Benefield: St. Helena track standout McClain turns sights to cross country
In middle school, Harper McClain was wary about track.
Once a week, in physical education class, students in McClain’s class were tasked with running one mile against the clock. That wasn’t the problem for McClain. The problem came in the grading, she said. Every successive week, she had to run the mile faster than the prior week in order to get an A.
“Our grade was basically depending on it, if we didn’t get a PB - a personal best,” she said. “It always made me so nervous. This is why in track I was always nervous - not being able to do the next thing.”
Not being able to do the next thing in track is no longer an issue for McClain because, by all accounts, McClain herself is the next thing.
After forgoing track in her freshman year in favor of focusing on soccer, McClain had a breakout debut as a sophomore, running her way to a seventh-place finish in the 3,200-meters at the CIF State Track and Field Championship. Her run continued this summer as she ran to two USA Track and Field Junior Olympics 15-16-year-old national titles in the 1,500 and 3,000 meters July 27-28. Those distances are not terribly common for high school track, but her times put her among elite names in all-time Redwood Empire running and now rank her as a top runner not only in California, but in the nation.
Her 3,000-meter time at the Junior Olympics puts McClain at No. 1 in California among returning juniors and is in the top 20 nationally, according to MileSplit.com. She’s now fourth-fastest in California in the 1,500 meters and 13th in the nation among rising juniors.
McClain, who will start her junior year at St. Helena High on Aug. 21, now ranks fourth all-time in both the 1,500 and 3,000 meters behind a trio of superstars: Julia Stamps (Santa Rosa, 4:23 and 9:19), Sara (Bei) Hall (Montgomery, 4:30.24 and 9:30), and Rylee Bowen, (Sonoma Academy, 4:30.56 and 9:49).
An estimated conversion of her 1,500 meters to a 1,600-meter time puts McClain in the range of 4:56, which is just off a top-10 place on the all-time list. She is currently ranked 20th all-time with an official mark of 5:01.04.
Those results come on the heels of a remarkable sophomore campaign which saw McClain shatter three decades-old school records in the 800, 1,600 and 3,200 meters, and cemented her place on the all-Redwood Empire rankings.
Not bad for a runner who just dipped her to toe into track’s waters last season. She didn’t even run cross country - she played soccer instead. In running circles it’s as if McClain, like the Greek Goddess Athena, was pulled from Zeus’ head, fully formed and wearing armor to boot.
In just one season, McClain has seemingly shed her middle school worries. This is someone who is no longer afraid to test her limits.

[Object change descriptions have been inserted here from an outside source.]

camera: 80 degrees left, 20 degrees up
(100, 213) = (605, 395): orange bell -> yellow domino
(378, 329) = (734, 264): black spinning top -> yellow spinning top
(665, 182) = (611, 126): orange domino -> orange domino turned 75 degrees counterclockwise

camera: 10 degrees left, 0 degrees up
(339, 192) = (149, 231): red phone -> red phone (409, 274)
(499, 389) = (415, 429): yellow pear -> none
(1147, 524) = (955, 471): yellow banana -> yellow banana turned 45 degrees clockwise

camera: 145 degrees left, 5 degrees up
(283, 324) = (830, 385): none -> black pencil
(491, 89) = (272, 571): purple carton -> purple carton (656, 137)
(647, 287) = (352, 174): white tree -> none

“It sounds weird, but I have fallen in love with pushing myself,” she said. “I have kind of learned to enjoy, it sounds really crazy, but enjoy being in a state of pain and thinking of the other side. It’s helped me not just with running, but being a person and being OK with doing the hard things.”
In the very recent past, the hard thing was taking a break from running.

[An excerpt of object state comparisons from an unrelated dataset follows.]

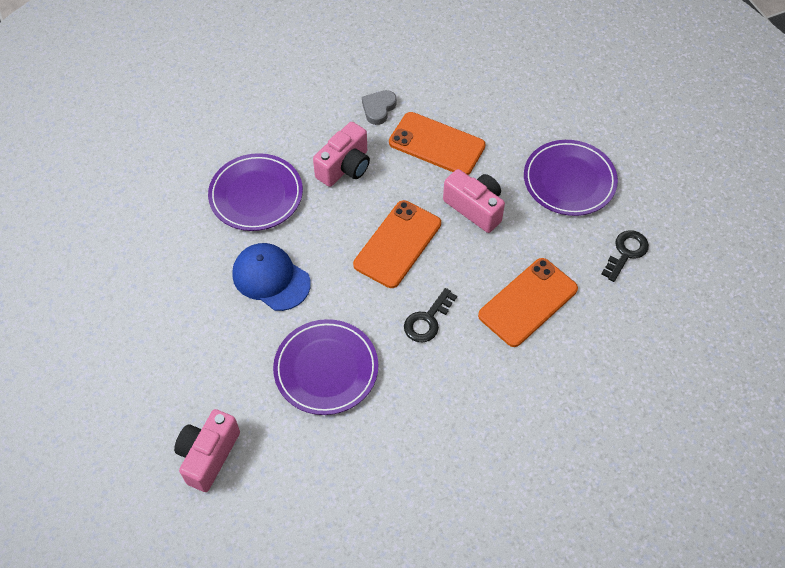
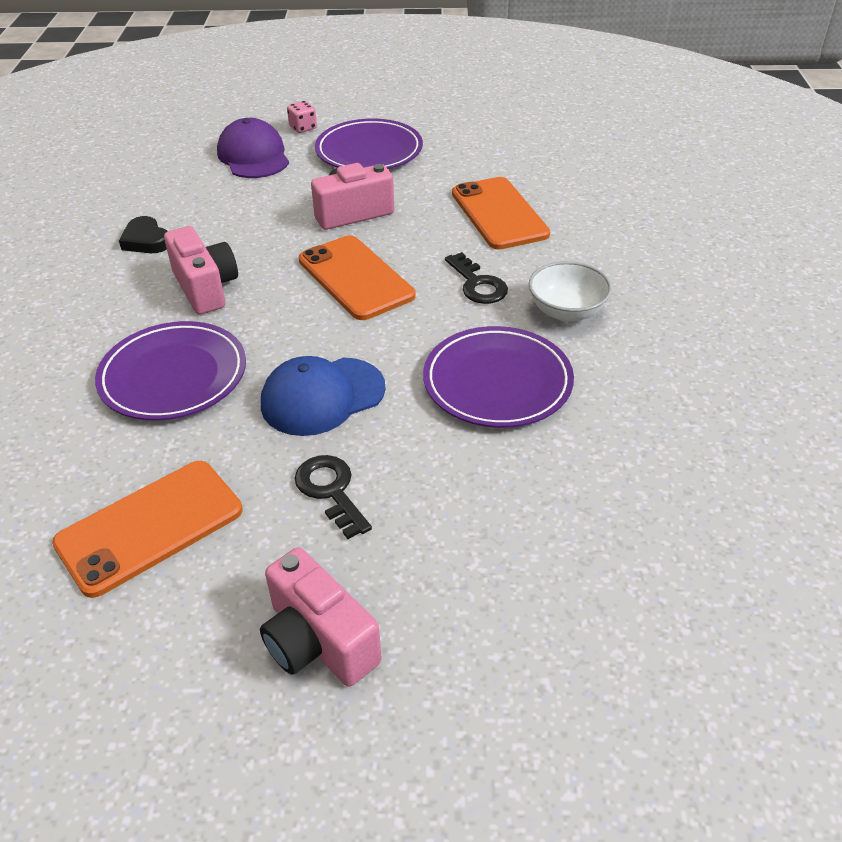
camera: 65 degrees left, 15 degrees down
(208, 455) = (576, 536): pink camera -> pink camera (318, 642)
(378, 109) = (146, 240): grey heart -> black heart
(423, 387) = (566, 311): none -> white bowl
(437, 144) = (242, 214): orange phone -> orange phone (150, 527)
(517, 112) = (253, 156): none -> purple cap
(577, 122) = (303, 128): none -> pink dice
(626, 252) = (480, 146): black key -> black key (331, 491)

McClain ended her sophomore track season with a bang that was more like cannon fire. In a field thick with talent in the 3,200 meters at the North Coast Section Meet of Champions at Diablo Valley College in May, McClain crushed her previous best of 10:47 with a 10:33 to earn a trip to the state meet.
At the CIF State Track and Field Championship at Veteran’s Stadium in Clovis a week later, she ran to a seventh-place finish among some of the nation’s best, setting a new personal record of 10:29.
But whereas pressing herself just a few years ago made her nervous, pressing pause on her training incited the same kind of anxiety this summer.
“I really forced myself to rest,” she said.
“If you ask my parents or any of my coaches, I just like to train hard all the time and everything so it was really hard for me,” she said. “I took two weeks off after state … it was really difficult because I really wanted to keep going. Now I understand the importance of that two-week break. Your body can’t hold that peak for so long. You can get injured if you keep going with it.”
But she didn’t sit around and do nothing. One gets the sense that might be a physical and or psychological impossibility for McClain. So she swam some and she biked some. And she got excited to start training again.
And she got nervous. What if she lost a step? What if the gains stopped coming in chunks?
“My first tempo run was really hard because I hadn’t been training,” she said. “I was really afraid. I thought I wasn’t going to be able to do it again. Once I did that tempo run, it was really hard, but I look back on it and I’m super glad I did it.”